CVE-2012-4465 (http://nvd.nist.gov/nvd.cfm?cvename=CVE-2012-4465): Heap-based buffer overflow in the substr function in parsing.c in cgit 0.9.0.3 and earlier allows remote authenticated users to cause a denial of service (crash) and possibly execute arbitrary code via an empty username in the "Author" field in a commit.
I'm currently maintaining cgit. Two ways to go here -- Either you include this patch in the ebuild: http://git.zx2c4.com/cgit/patch/?id=7757d1b046ecb67b830151d20715c658867df1ec Or you wait for me / convince me to make a new release. AFAIK, it's not possible to get code execution out of this. I could be mistaken, however.

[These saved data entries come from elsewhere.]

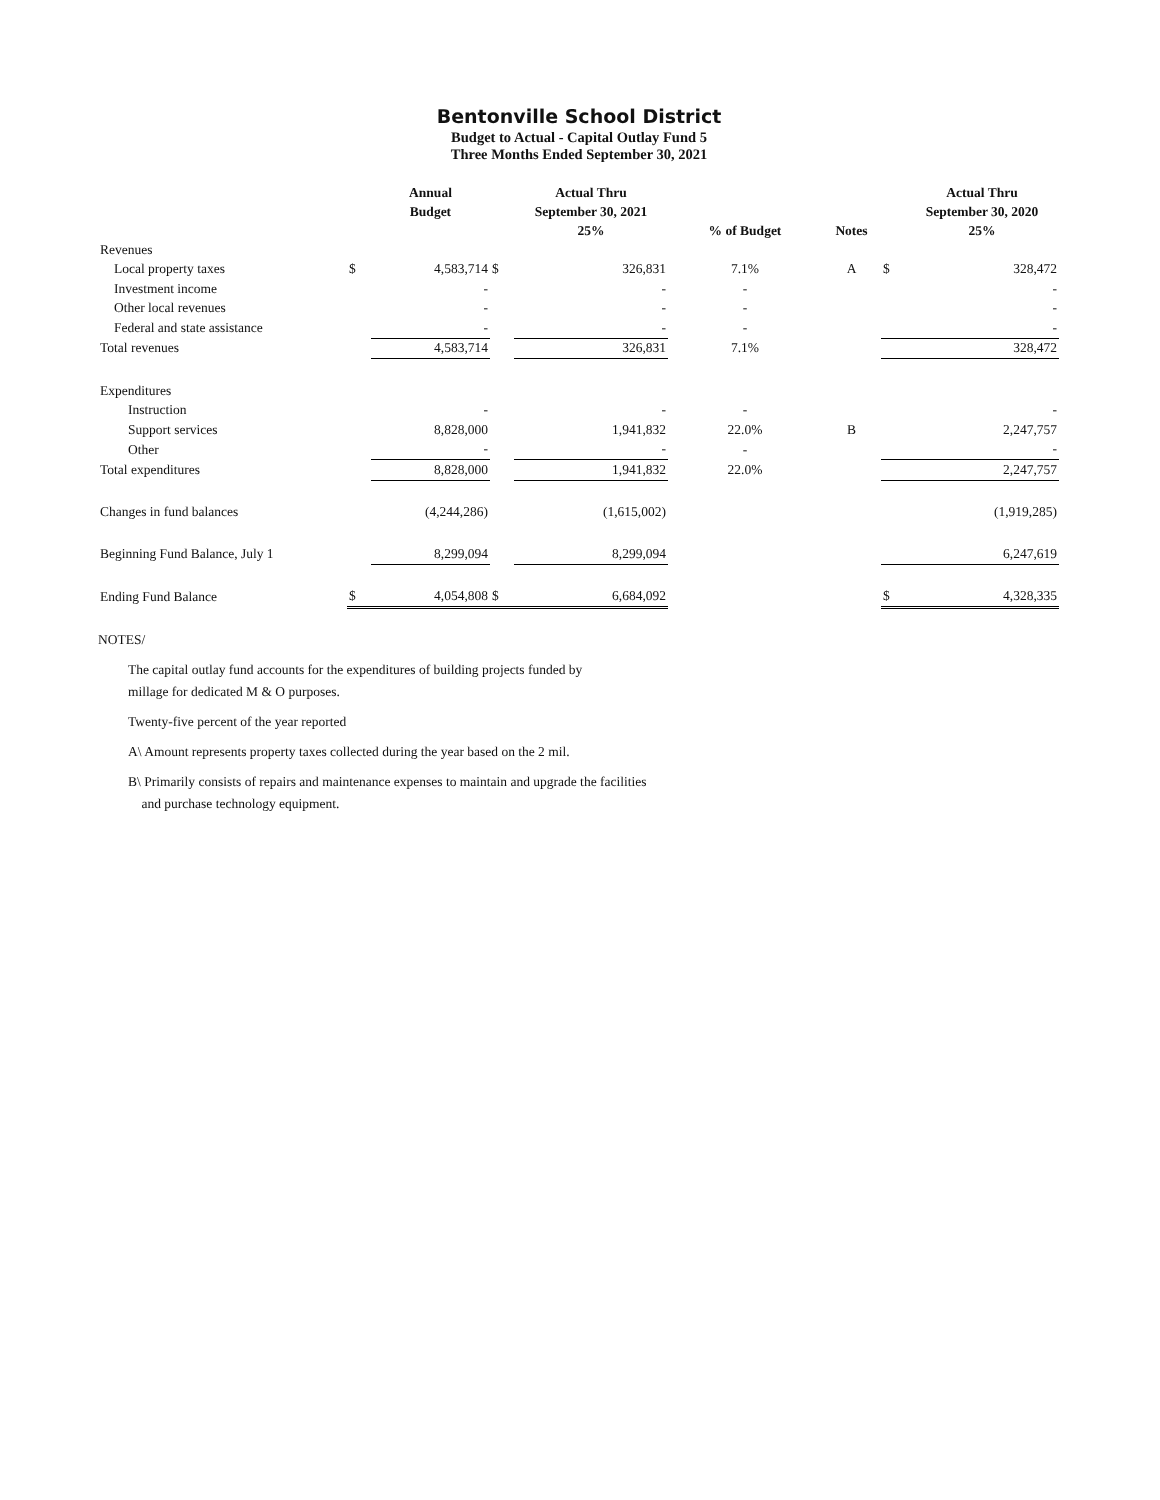Bentonville School District
Budget to Actual - Capital Outlay Fund 5
Three Months Ended September 30, 2021
| | | Annual Budget | | Actual Thru September 30, 2021 25% | % of Budget | Notes | | Actual Thru September 30, 2020 25% |
| --- | --- | --- | --- | --- | --- | --- | --- | --- |
| Revenues | | | | | | | | |
| Local property taxes | $ | 4,583,714 | $ | 326,831 | 7.1% | A | $ | 328,472 |
| Investment income | | - | | - | - | | | - |
| Other local revenues | | - | | - | - | | | - |
| Federal and state assistance | | - | | - | - | | | - |
| Total revenues | | 4,583,714 | | 326,831 | 7.1% | | | 328,472 |
| Expenditures | | | | | | | | |
| Instruction | | - | | - | - | | | - |
| Support services | | 8,828,000 | | 1,941,832 | 22.0% | B | | 2,247,757 |
| Other | | - | | - | - | | | - |
| Total expenditures | | 8,828,000 | | 1,941,832 | 22.0% | | | 2,247,757 |
| Changes in fund balances | | (4,244,286) | | (1,615,002) | | | | (1,919,285) |
| Beginning Fund Balance, July 1 | | 8,299,094 | | 8,299,094 | | | | 6,247,619 |
| Ending Fund Balance | $ | 4,054,808 | $ | 6,684,092 | | | $ | 4,328,335 |
NOTES/
The capital outlay fund accounts for the expenditures of building projects funded by
millage for dedicated M & O purposes.
Twenty-five percent of the year reported
A\ Amount represents property taxes collected during the year based on the 2 mil.
B\ Primarily consists of repairs and maintenance expenses to maintain and upgrade the facilities
and purchase technology equipment.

*cgit-0.9.1 (15 Nov 2012) 15 Nov 2012; Jason A. Donenfeld <zx2c4@gentoo.org> +cgit-0.9.1.ebuild, -cgit-0.8.3.5.ebuild, -cgit-0.9.0.2-r1.ebuild, -files/cgit-0.9.0.2-fix-xss.patch, cgit-9999.ebuild, files/cgitrc: Version bump, with security fixes. Remove old insecure versions. Closing noglsa for ~arch only.